Many districts, including New York City public schools, have stopped using barriers in their classrooms this year, but some schools continue to use them, including nearby Clifton and East Orange.
In a Sept. 17 community message, Ponds said the district had heard community input on the use of shields, evaluated the research and would continue to use them. In elementary and middle schools, students used shields in classrooms and the cafeteria. At Montclair High School, shields have only been used in the cafeteria or during group work, according to MHS students.
Parent Jordan Goldberg, at a Sept. 20 board meeting, said the shields are “fuzzy and opaque,” keeping students from seeing clearly. Still, Ponds at the time affirmed the district’s use of the shields for virus mitigation when 3 feet of distance between students could not be achieved. He said they’d stay in use until vaccinations for more students were available.
But the superintendent also said Kalisha Morgan, the district’s assistant superintendent for equity, curriculum and instruction, would look into any instructional problems the shields might have caused. Ponds has not yet responded to a question about the outcome of Morgan’s investigation sent to his district email Dec. 2.
On Sept. 24, Goldberg sent a letter signed by 250 parents to school officials, asking that the shields be immediately removed. The letter described a kindergartner who almost missed lunch because her teacher could not see her hand raised, a fourth grader who stood during class to see his teacher over the shields and a seventh grader with attention deficit hyperactivity disorder who got easily distracted not being able to see instruction.
The letter also noted that the CDC removed plexiglass shields from its list of recommended mitigation techniques in March, and then in June said the shields can either help or hinder airflow, and testing should occur before they are used.
Ponds wrote back to Goldberg, thanking her for the letter, but then she did not hear anything else back, she told Montclair Local. At the Oct. 6 board meeting, several other parents asked that the shields be removed from classrooms.
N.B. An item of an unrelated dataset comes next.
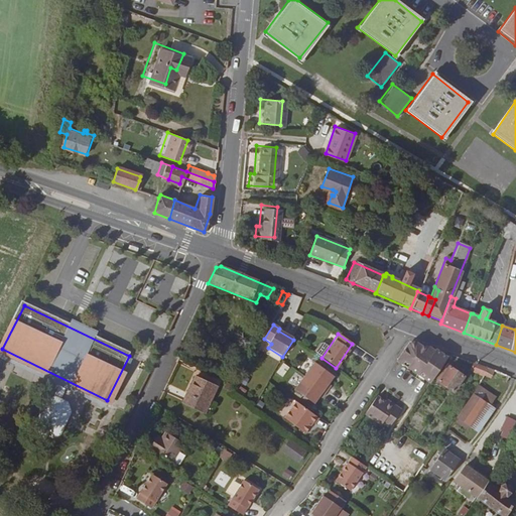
[(430,359),(419,353),(420,350),(411,345),(403,346),(393,364),(426,385),(443,357),(435,352),(433,358),(430,359)]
On Oct. 15, NBC New York published a story titled “Why Some NJ Schools Still Use Sneeze Guards – Despite No Evidence They Prevent COVID,” with a reference to Goldberg’s letter and a quote from a Montclair parent.
At the Oct. 18 board meeting, Ponds announced the district had spoken to its attorneys and the state Department of Health about the shields and was waiting on information from a county epidemiologist. The shields were put up as a mitigating factor with no mal intent, he said.
“Just know we do listen,” the superintendent said at the Oct. 18 meeting. “We do do our homework. We do it for the kids.”
Ponds then told families in an Oct. 21 community message that starting in early November, desk shields would be used on a voluntary basis in classrooms, on an opt-out basis.
“I would have preferred based on the science for them to simply have been removed from the classrooms, because I don’t think that there’s any indication that they are mitigating the spread of COVID, and I think that’s been fairly well established at this point,” Goldberg said. “But I’m very, very grateful that I can, as a parent, decide to remove this burden from my two children.”